• **TASK ITEM**: The material below is to be copied exactly from the line with "Wrap the search" up to and including the line with "Comment out the", with nothing else kept and no pictures.

• **INPUT FOR THIS TASK**:
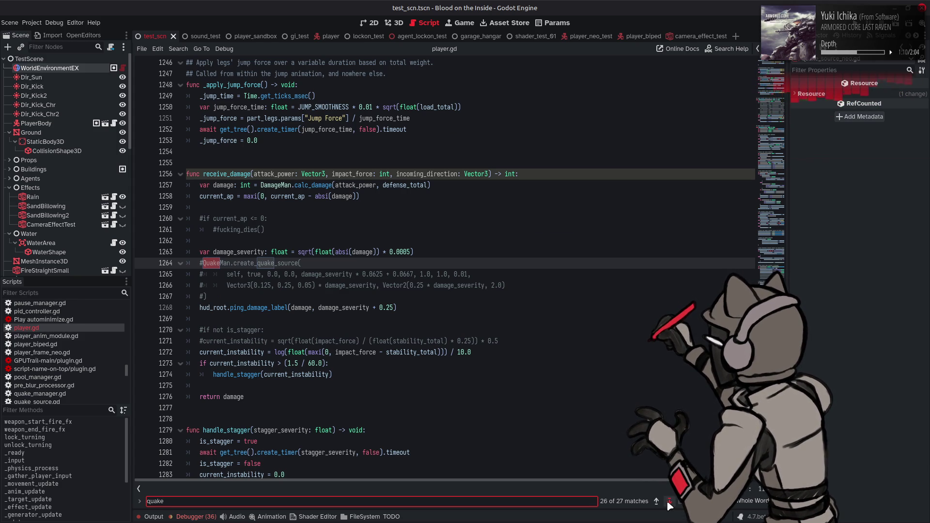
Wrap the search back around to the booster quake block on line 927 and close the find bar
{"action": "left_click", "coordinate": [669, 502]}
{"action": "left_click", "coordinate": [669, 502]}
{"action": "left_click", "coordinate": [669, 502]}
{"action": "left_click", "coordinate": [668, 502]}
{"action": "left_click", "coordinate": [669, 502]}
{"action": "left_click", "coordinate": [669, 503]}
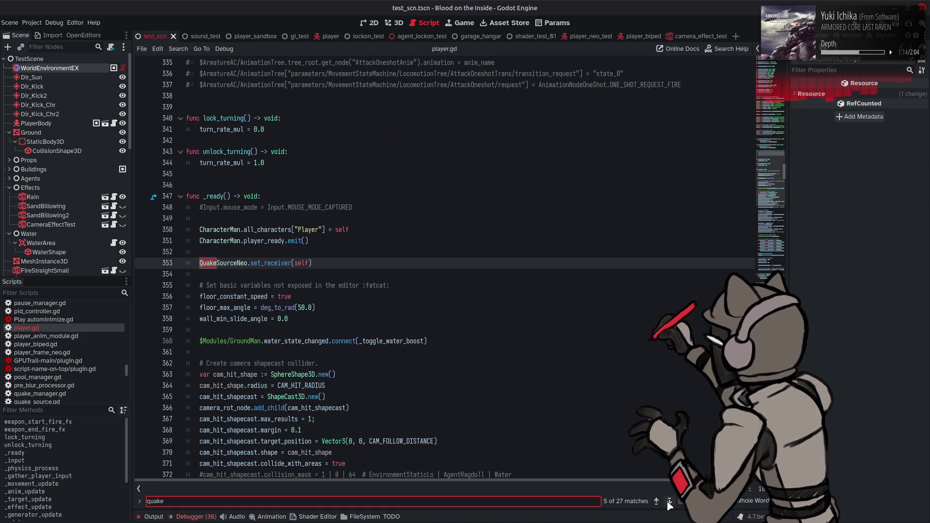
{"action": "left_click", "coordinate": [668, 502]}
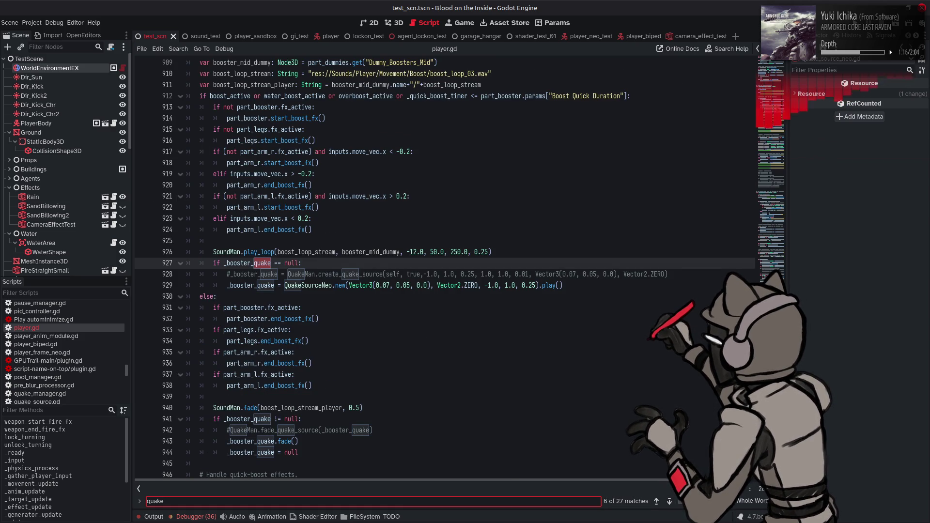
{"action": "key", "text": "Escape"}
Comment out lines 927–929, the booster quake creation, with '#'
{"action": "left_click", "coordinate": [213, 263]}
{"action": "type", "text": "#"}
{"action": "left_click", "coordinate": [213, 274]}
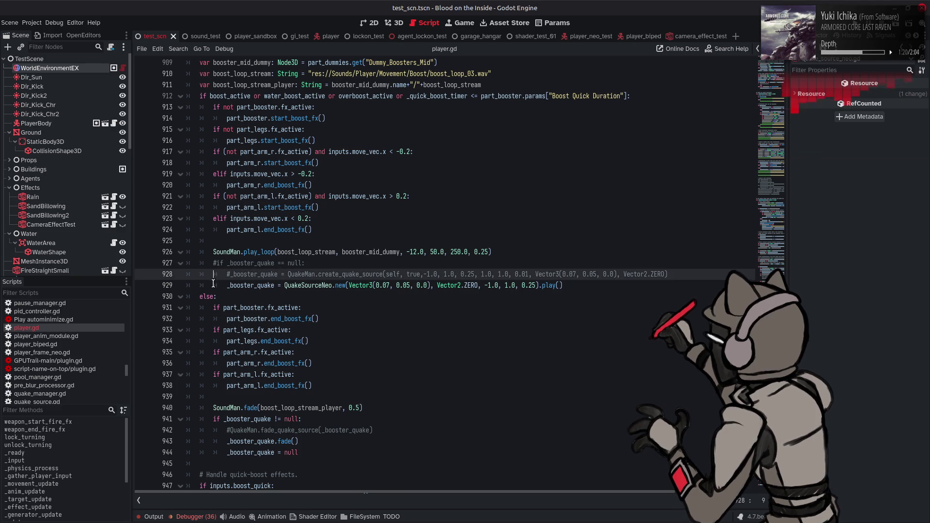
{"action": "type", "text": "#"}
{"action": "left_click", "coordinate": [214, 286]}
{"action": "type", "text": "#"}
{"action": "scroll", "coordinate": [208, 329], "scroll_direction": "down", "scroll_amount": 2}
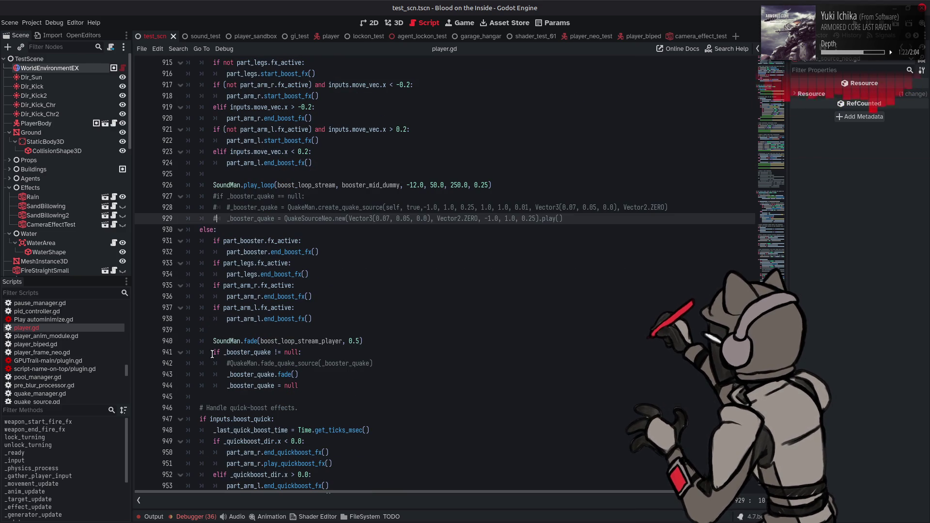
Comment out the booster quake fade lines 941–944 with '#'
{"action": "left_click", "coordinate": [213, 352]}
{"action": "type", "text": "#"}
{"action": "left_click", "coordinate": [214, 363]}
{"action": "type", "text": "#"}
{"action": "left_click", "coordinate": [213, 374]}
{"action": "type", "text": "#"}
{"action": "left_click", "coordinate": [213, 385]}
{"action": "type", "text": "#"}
---
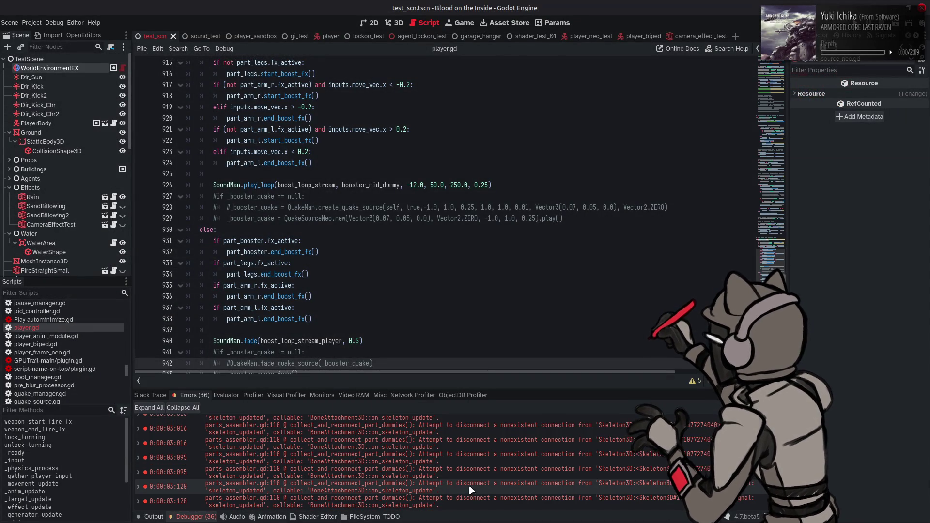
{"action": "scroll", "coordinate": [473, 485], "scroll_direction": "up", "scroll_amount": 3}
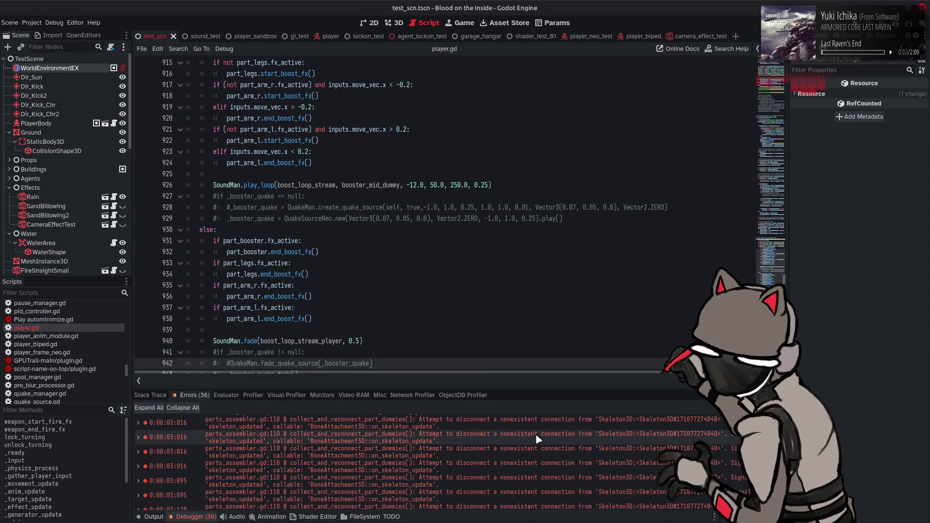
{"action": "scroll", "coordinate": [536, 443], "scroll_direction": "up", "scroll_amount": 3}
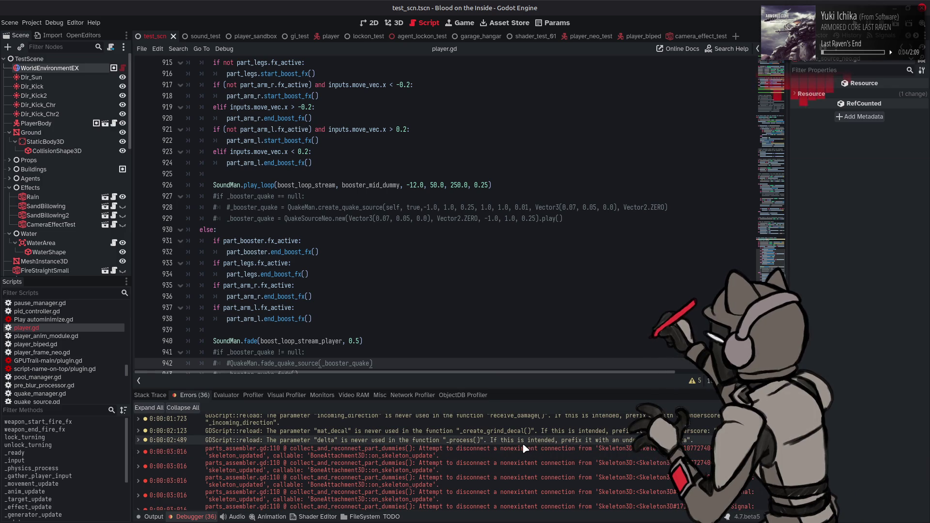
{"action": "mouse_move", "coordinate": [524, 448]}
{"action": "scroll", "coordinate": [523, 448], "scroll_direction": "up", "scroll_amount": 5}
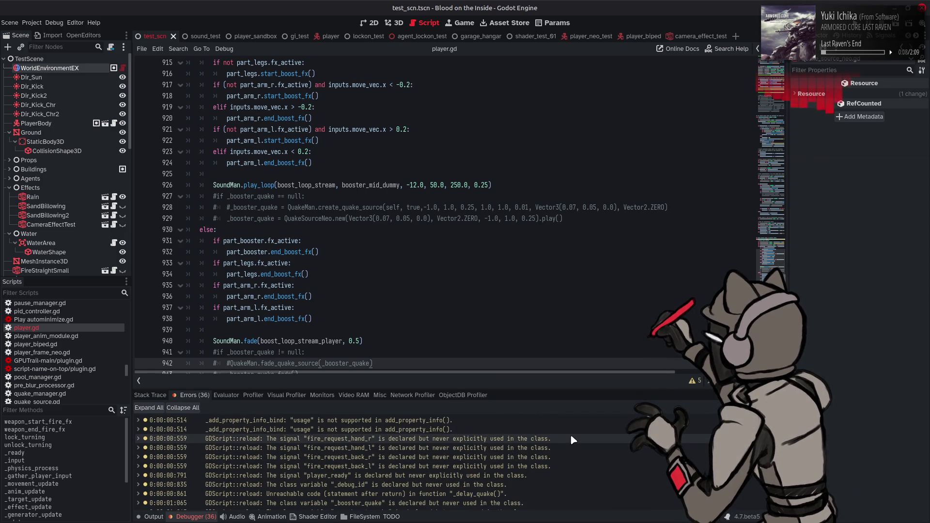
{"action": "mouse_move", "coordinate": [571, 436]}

• **RESPONSE TO THIS TASK**:
Wrap the search back around to the booster quake block on line 927 and close the find bar
{"action": "left_click", "coordinate": [669, 502]}
{"action": "left_click", "coordinate": [669, 502]}
{"action": "left_click", "coordinate": [669, 502]}
{"action": "left_click", "coordinate": [668, 502]}
{"action": "left_click", "coordinate": [669, 502]}
{"action": "left_click", "coordinate": [669, 503]}
{"action": "left_click", "coordinate": [668, 502]}
{"action": "key", "text": "Escape"}
Comment out lines 927–929, the booster quake creation, with '#'
{"action": "left_click", "coordinate": [213, 263]}
{"action": "type", "text": "#"}
{"action": "left_click", "coordinate": [213, 274]}
{"action": "type", "text": "#"}
{"action": "left_click", "coordinate": [214, 286]}
{"action": "type", "text": "#"}
{"action": "scroll", "coordinate": [208, 329], "scroll_direction": "down", "scroll_amount": 2}
Comment out the booster quake fade lines 941–944 with '#'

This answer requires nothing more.